Um poder Infravermelho, como qualquer outro que fosse físico. Nunca tinha visto antes, não sabia como funcionava, mas as lendas já lhe haviam dito sobre Infravermelhos capazes disso. Desejou não saber, não agora, não aqui. O homem se aproximou, estendendo a mão como se Myranda carregasse uma arma.
— Não se assuste, por favor – ele disse. Era mais jovem do que aparentava, uns dezoito anos, talvez? A pouca luz refletiu no líquido escarlate que escorria da sua boca. Seus lábios estavam inchados e a testa arranhada.
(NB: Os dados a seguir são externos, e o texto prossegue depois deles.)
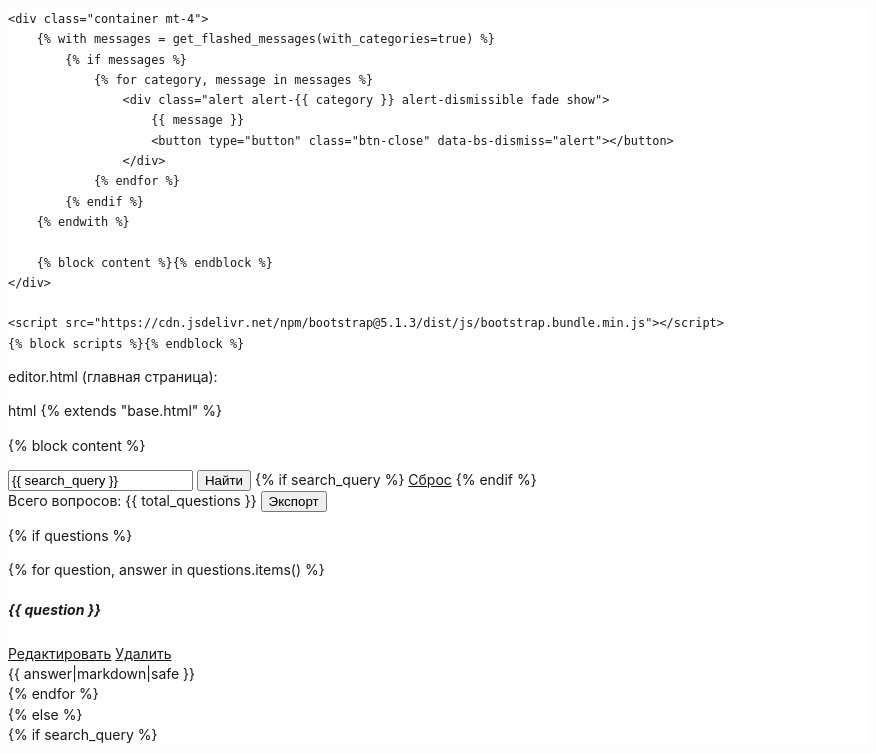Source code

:     <div class="container mt-4">
        {% with messages = get_flashed_messages(with_categories=true) %}
            {% if messages %}
                {% for category, message in messages %}
                    <div class="alert alert-{{ category }} alert-dismissible fade show">
                        {{ message }}
                        <button type="button" class="btn-close" data-bs-dismiss="alert"></button>
                    </div>
                {% endfor %}
            {% endif %}
        {% endwith %}

        {% block content %}{% endblock %}
    </div>

    <script src="https://cdn.jsdelivr.net/npm/bootstrap@5.1.3/dist/js/bootstrap.bundle.min.js"></script>
    {% block scripts %}{% endblock %}
</body>
</html>
editor.html (главная страница):

html
{% extends "base.html" %}

{% block content %}
<div class="row mb-4">
    <div class="col-md-6">
        <form action="{{ url_for('index') }}" method="get">
            <div class="input-group">
                <input type="text" class="form-control" name="q" value="{{ search_query }}" placeholder="Поиск...">
                <button class="btn btn-outline-secondary" type="submit">Найти</button>
                {% if search_query %}
                    <a href="{{ url_for('index') }}" class="btn btn-outline-danger">Сброс</a>
                {% endif %}
            </div>
        </form>
    </div>
    <div class="col-md-6 text-end">
        <span class="badge bg-info">Всего вопросов: {{ total_questions }}</span>
        <button class="btn btn-sm btn-outline-secondary ms-2" onclick="exportData()">Экспорт</button>
    </div>
</div>

{% if questions %}
<div class="list-group">
    {% for question, answer in questions.items() %}
    <div class="list-group-item question-card">
        <div class="d-flex justify-content-between">
            <h5>{{ question }}</h5>
            <div>
                <a href="{{ url_for('edit_question', question=question) }}" class="btn btn-sm btn-warning">Редактировать</a>
                <a href="{{ url_for('delete_question', question=question) }}" class="btn btn-sm btn-danger" 
                   onclick="return confirm('Удалить этот вопрос?')">Удалить</a>
            </div>
        </div>
        <div class="answer-content markdown-content mt-2">
            {{ answer|markdown|safe }}
        </div>
    </div>
    {% endfor %}
</div>
{% else %}
<div class="alert alert-info">
    {% if search_query %}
A garota não enxergava mais nada, a não ser a aura tênue que seu corpo emitia.
— Eu não queria me envolver eu estava tentando ajudar – as palavras caíram de sua boca, se explicando. – Me deixa em paz.
Ela estava realmente com medo. Seus poderes não a ajudariam em nada e não havia ninguém por perto.
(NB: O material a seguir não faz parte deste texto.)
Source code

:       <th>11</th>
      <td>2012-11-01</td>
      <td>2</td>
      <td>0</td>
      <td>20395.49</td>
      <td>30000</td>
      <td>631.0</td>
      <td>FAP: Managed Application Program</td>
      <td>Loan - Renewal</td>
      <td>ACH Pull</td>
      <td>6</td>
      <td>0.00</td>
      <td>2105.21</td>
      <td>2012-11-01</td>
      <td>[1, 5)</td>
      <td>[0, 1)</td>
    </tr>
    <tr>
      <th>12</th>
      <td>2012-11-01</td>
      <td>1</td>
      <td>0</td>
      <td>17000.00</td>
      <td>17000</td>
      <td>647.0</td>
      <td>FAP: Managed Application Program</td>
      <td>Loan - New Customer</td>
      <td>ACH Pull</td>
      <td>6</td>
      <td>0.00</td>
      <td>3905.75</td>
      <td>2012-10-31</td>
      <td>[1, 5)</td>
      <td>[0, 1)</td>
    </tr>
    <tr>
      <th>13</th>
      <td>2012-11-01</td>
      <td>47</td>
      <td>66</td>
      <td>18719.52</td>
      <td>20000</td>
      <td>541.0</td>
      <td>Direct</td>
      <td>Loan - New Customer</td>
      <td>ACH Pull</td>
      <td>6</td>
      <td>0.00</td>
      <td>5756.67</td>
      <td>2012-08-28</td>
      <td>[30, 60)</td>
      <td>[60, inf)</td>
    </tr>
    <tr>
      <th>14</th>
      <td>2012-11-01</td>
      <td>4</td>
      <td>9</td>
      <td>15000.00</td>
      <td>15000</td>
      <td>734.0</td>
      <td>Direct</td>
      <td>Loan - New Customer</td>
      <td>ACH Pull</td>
— Eu sei, eu agradeço que me ajudou, mas não fique com medo – ele levantou as mãos, em sinal de rendição. A luz de fora agora iluminava o seu rosto conforme tentava se aproximar. – Meu nome é Lud, eu estava só resolvendo umas coisas.
— Resolvendo coisas? – ela perguntou, se afastando.
— Não conte para ninguém o que você viu, tudo bem?
— Por que não?
— Porque... Porque eu... – ele levantou as sobrancelhas, como se esperasse que Myranda falasse alguma coisa, mas ela ficou calada, respirando mais rápido. – Porque ele é perigoso.
— Perigoso? - ela perguntou, desconfiada. - Você parece perigoso.
— Eu não sou, eu juro - ele disse, mas não convenceu a garota. E ele percebeu isso - Olha, ele me atacou. Eu estava na minha.
— Na sua? Você atravessou a cerca e estava brigando com outro cara - Myranda e todos os habitantes, tanto da Zona Vermelha como da Zona Violeta, sabiam que era estritamente proibido atravessar a cerca ou a ponte sem autorização. - E não parece que tem autorização para fazê-los.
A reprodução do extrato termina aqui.